Und wieder ein Manifest: Das „Netzwerk Wissenschaftsfreiheit“ sieht letztere durch „Cancel Culture“ und Ökonomisierung der Universität bedroht, was der SZ nur auf den ersten Blick einleuchtet. Claus Leggewie erinnert sich in der taz an 1991, als linke Intellektuelle für ihre Unterstützung des US-Angriffs auf den Irak als Bellizisten angefeindet wurden – mit bis heute spürbaren Folgen. Auch der politische Muff von Spengler und Heidegger wirkt nach, wie Johannes Schillo bei Telepolis (in einer Rezension) darlegt und dem antiantikapitalistischen Kampf dagegen alles andere als Zuversicht abgewinnen kann.

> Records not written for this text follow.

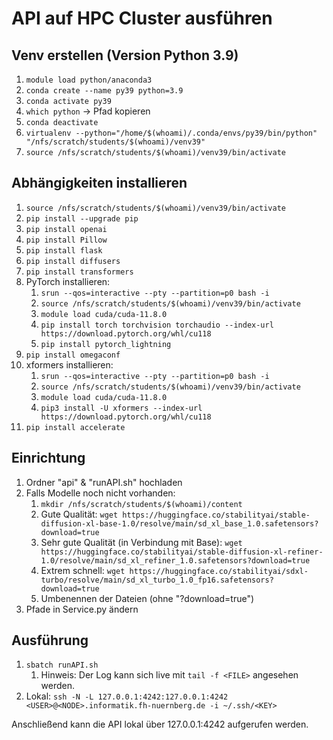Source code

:# API auf HPC Cluster ausführen

## Venv erstellen (Version Python 3.9)
1. `module load python/anaconda3`
2. `conda create --name py39 python=3.9`
3. `conda activate py39`
4. `which python` -> Pfad kopieren
5. `conda deactivate`
6. `virtualenv --python="/home/$(whoami)/.conda/envs/py39/bin/python" "/nfs/scratch/students/$(whoami)/venv39"`
7. `source /nfs/scratch/students/$(whoami)/venv39/bin/activate`

## Abhängigkeiten installieren
1. `source /nfs/scratch/students/$(whoami)/venv39/bin/activate`
2. `pip install --upgrade pip`
3. `pip install openai`
4. `pip install Pillow`
5. `pip install flask`
6. `pip install diffusers`
7. `pip install transformers`
8. PyTorch installieren:
   1. `srun --qos=interactive --pty --partition=p0 bash -i`
   2. `source /nfs/scratch/students/$(whoami)/venv39/bin/activate`
   3. `module load cuda/cuda-11.8.0`
   4. `pip install torch torchvision torchaudio --index-url https://download.pytorch.org/whl/cu118`
   5. `pip install pytorch_lightning`
9. `pip install omegaconf`
10. xformers installieren:
    1. `srun --qos=interactive --pty --partition=p0 bash -i`
    2. `source /nfs/scratch/students/$(whoami)/venv39/bin/activate`
    3. `module load cuda/cuda-11.8.0`
    4. `pip3 install -U xformers --index-url https://download.pytorch.org/whl/cu118`
11. `pip install accelerate`

## Einrichtung
1. Ordner "api" & "runAPI.sh" hochladen
2. Falls Modelle noch nicht vorhanden:
   1. `mkdir /nfs/scratch/students/$(whoami)/content`
   2. Gute Qualität: `wget https://huggingface.co/stabilityai/stable-diffusion-xl-base-1.0/resolve/main/sd_xl_base_1.0.safetensors?download=true`
   3. Sehr gute Qualität (in Verbindung mit Base): `wget https://huggingface.co/stabilityai/stable-diffusion-xl-refiner-1.0/resolve/main/sd_xl_refiner_1.0.safetensors?download=true`
   4. Extrem schnell: `wget https://huggingface.co/stabilityai/sdxl-turbo/resolve/main/sd_xl_turbo_1.0_fp16.safetensors?download=true`
   5. Umbenennen der Dateien (ohne "?download=true")
3. Pfade in Service.py ändern 

## Ausführung
1. `sbatch runAPI.sh` 
   1. Hinweis: Der Log kann sich live mit `tail -f <FILE>` angesehen werden.
2. Lokal: `ssh -N -L 127.0.0.1:4242:127.0.0.1:4242 <USER>@<NODE>.informatik.fh-nuernberg.de -i ~/.ssh/<KEY>`

Anschließend kann die API lokal über 127.0.0.1:4242 aufgerufen werden.
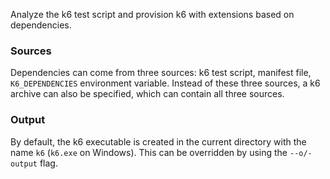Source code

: Analyze the k6 test script and provision k6 with extensions based on dependencies.

### Sources

Dependencies can come from three sources: k6 test script, manifest file, `K6_DEPENDENCIES` environment variable. Instead of these three sources, a k6 archive can also be specified, which can contain all three sources.

### Output

By default, the k6 executable is created in the current directory with the name `k6` (`k6.exe` on Windows). This can be overridden by using the `--o/-output` flag.
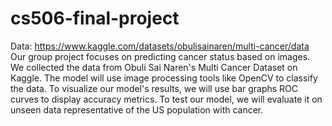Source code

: # cs506-final-project
Data: https://www.kaggle.com/datasets/obulisainaren/multi-cancer/data
Our group project focuses on predicting cancer status based on images. We collected the data from Obuli Sai Naren's Multi Cancer Dataset on Kaggle. The model will use image processing tools like OpenCV to classify the data. To visualize our model's results, we will use bar graphs ROC curves to display accuracy metrics. To test our model, we will evaluate it on unseen data representative of the US population with cancer. 
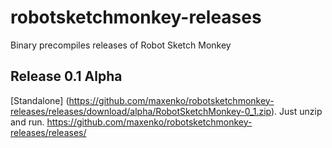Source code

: # robotsketchmonkey-releases
Binary precompiles releases of Robot Sketch Monkey

## Release 0.1 Alpha
[Standalone] (https://github.com/maxenko/robotsketchmonkey-releases/releases/download/alpha/RobotSketchMonkey-0_1.zip). Just unzip and run.
https://github.com/maxenko/robotsketchmonkey-releases/releases/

Schwerstarbeit am Begriff: Ralph Altmann unternimmt bei Telepolis den wackeren Versuch, Marxens Werttheorie mit Analogien aus der Physik zu veranschaulichen.

 

Anziehungskräfte

Man bekommt keinen zweiten Versuch für einen ersten Eindruck: Frank Luerweg schreibt bei Spektrum über den aktuellen Forschungsstand in der Frage, warum uns manche Leute auf Anhieb (un)sympathisch sind. Die Philosophie tut sich schwer mit Sexualität, was Bettina Stangneth ausweislich der Rezension im Tagesspiegel erst recht zu ihrer sprachgewandten Auseinandersetzung mit der natürlichsten Sache der Welt reizte.

(Photo: JacksonDavid, pixabay.com, CC0)

Apropos Leiblichkeit: Im DLF kommt heute Abend die Lange Nacht über die Hand! Die war neulich auch das Thema im Philosophischen Radio des WDR 5. Was ist da los? Hat die Hand dieses Jahr ihren 250. Todestag?

Die SZ hat einige Geschenkideen zum Valentinstag zusammengetragen, die wohl nicht nur Unverpaarte über diesen Rummel staunen lassen. Einige Seiten weiter ist Markus Gabriel, der Christian Lindner der Philosophie, zum SZ-Interview ohne Worte vor die Linse getreten.